Segundo a PGR, “no exercício do cargo mais elevado da República, instrumentalizou o aparato estatal e operou, de forma dolosa, esquema persistente de ataque às instituições públicas e ao processo sucessório”.
Motivos para a tornozeleira eletrônica
O Supremo Tribunal Federal identificou que Bolsonaro, mesmo como réu, continuou agindo para interferir nas investigações, agora com a colaboração do filho Eduardo Bolsonaro, nos Estados Unidos. Entre as ações destacadas estão o financiamento de iniciativas nos EUA para atacar o sistema de Justiça brasileiro, pressão sobre autoridades americanas para sanções contra o Brasil e ministros do STF, e tentativa de negociar apoio ao fim de tarifas dos EUA em troca de anistia própria.
O ministro Alexandre de Moraes afirmou: “Não há qualquer dúvida sobre a materialidade e autoria dos delitos praticados por Jair Bolsonaro no curso da AP 2668”.
Medidas cautelares e consequências
As medidas cautelares impostas visam garantir o andamento do processo penal sem interferências. Elas incluem monitoramento por tornozeleira, recolhimento noturno, proibição de contato com outros investigados e apreensão do passaporte. O descumprimento pode levar à prisão preventiva.
A PGR destacou: “As manifestações públicas do Presidente da República transcendem o campo da opinião pessoal… se convertem em instrumentos de desestabilização democrática”.
Acusações detalhadas e situação atual
Na fase final do processo penal, a PGR apresentou 517 páginas de alegações finais, sendo 137 dedicadas a Bolsonaro. Entre as principais acusações estão a liderança na tentativa de ruptura institucional, uso da Abin e do Palácio do Planalto para fins políticos, propagação coordenada de mentiras sobre urnas, discurso golpista com aparência técnica e tentativa de intimidar o procurador-geral Paulo Gonet.
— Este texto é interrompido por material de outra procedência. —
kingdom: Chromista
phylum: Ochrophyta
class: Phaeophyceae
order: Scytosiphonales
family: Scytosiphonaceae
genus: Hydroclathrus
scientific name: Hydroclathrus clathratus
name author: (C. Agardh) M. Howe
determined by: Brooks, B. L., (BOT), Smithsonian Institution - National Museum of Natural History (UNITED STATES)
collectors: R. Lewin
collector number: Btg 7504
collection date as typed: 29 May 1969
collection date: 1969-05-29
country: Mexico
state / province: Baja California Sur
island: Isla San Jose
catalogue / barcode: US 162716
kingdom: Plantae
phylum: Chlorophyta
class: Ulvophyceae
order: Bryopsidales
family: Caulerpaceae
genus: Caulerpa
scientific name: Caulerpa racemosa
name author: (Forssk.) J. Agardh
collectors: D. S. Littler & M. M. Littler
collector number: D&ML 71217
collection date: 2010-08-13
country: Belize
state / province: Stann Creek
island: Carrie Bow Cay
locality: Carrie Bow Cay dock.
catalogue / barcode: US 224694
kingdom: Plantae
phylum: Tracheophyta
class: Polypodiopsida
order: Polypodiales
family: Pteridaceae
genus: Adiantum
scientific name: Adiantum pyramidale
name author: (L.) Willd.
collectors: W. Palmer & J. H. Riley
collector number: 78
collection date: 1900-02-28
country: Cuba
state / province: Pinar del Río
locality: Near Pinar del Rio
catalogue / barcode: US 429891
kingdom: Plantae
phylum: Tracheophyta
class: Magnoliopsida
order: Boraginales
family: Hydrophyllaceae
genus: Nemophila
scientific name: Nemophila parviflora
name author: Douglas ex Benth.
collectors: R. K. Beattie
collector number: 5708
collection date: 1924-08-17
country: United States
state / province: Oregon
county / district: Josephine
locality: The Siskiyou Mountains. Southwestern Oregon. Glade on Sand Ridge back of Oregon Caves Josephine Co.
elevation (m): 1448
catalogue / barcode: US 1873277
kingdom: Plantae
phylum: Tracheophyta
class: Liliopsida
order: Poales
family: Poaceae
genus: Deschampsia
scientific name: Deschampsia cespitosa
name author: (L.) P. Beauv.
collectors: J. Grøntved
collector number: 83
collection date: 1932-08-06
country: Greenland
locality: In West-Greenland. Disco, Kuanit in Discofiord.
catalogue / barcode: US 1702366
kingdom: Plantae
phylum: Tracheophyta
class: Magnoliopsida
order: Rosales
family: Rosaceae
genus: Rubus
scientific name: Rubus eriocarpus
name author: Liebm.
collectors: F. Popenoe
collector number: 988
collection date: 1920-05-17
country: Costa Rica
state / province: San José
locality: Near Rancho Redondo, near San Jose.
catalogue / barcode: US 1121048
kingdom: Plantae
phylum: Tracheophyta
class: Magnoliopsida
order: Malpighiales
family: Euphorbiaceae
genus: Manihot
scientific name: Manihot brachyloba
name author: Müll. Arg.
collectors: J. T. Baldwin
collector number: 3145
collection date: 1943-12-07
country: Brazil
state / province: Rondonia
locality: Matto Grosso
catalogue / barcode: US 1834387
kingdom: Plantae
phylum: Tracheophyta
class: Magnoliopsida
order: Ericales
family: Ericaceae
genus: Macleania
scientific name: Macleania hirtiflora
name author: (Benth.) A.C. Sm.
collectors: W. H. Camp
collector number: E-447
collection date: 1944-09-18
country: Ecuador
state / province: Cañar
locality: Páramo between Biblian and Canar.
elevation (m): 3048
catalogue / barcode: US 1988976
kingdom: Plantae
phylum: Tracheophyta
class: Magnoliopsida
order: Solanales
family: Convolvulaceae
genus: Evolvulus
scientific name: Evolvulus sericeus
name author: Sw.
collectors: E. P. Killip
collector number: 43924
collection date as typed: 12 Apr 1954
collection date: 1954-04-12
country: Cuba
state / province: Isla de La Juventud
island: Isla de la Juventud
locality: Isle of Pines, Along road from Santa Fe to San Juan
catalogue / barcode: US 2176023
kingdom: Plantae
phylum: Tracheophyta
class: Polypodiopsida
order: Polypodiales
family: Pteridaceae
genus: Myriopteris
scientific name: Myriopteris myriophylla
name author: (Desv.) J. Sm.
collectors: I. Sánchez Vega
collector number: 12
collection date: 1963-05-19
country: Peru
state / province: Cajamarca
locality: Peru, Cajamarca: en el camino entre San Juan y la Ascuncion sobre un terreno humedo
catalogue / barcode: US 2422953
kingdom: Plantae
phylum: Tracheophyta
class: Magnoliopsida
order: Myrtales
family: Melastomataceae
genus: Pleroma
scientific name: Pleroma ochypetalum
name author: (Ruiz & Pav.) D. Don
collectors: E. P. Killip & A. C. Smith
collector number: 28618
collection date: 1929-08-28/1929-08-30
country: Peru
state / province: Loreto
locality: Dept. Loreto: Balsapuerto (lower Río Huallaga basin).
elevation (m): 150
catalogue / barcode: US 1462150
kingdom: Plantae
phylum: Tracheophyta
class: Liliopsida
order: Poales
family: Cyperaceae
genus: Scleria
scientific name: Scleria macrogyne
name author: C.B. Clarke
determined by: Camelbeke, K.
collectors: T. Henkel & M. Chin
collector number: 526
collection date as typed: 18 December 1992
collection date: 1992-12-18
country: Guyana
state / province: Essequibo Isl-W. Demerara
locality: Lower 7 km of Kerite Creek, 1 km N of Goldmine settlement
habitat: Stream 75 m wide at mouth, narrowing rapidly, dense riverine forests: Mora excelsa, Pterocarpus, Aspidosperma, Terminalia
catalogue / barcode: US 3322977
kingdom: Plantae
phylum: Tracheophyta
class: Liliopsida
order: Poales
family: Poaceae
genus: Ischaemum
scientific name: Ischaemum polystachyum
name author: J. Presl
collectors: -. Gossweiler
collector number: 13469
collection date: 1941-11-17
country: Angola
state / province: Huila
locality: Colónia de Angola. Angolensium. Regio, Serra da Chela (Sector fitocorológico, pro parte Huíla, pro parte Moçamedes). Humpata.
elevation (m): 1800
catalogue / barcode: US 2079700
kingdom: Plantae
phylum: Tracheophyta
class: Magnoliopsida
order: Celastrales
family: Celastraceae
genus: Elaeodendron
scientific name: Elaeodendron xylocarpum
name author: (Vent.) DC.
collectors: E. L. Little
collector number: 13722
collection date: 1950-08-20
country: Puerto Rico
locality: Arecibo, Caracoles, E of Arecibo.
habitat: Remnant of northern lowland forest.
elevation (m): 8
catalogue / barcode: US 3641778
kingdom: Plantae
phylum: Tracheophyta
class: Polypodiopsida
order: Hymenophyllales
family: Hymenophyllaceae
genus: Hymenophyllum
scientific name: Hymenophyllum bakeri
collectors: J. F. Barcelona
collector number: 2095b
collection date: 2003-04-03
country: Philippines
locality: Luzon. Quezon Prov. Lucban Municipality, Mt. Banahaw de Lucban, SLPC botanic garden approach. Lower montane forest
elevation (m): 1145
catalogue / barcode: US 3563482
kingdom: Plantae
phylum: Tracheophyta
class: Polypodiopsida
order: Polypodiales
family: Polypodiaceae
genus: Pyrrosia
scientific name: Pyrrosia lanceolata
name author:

Restrições e defesa de Bolsonaro
Atualmente, Bolsonaro é réu no STF por tentativa de golpe, está sob monitoramento eletrônico, proibido de sair à noite, teve o passaporte apreendido, é investigado por tentativa de obstrução de Justiça, não pode ter contato com embaixadas e pode ser preso preventivamente se descumprir as medidas cautelares.
O ex-presidente nega todas as acusações e classificou as medidas como “políticas” e “humilhantes”. “Nunca pensei em sair do Brasil ou ir para embaixada”, declarou Bolsonaro à imprensa.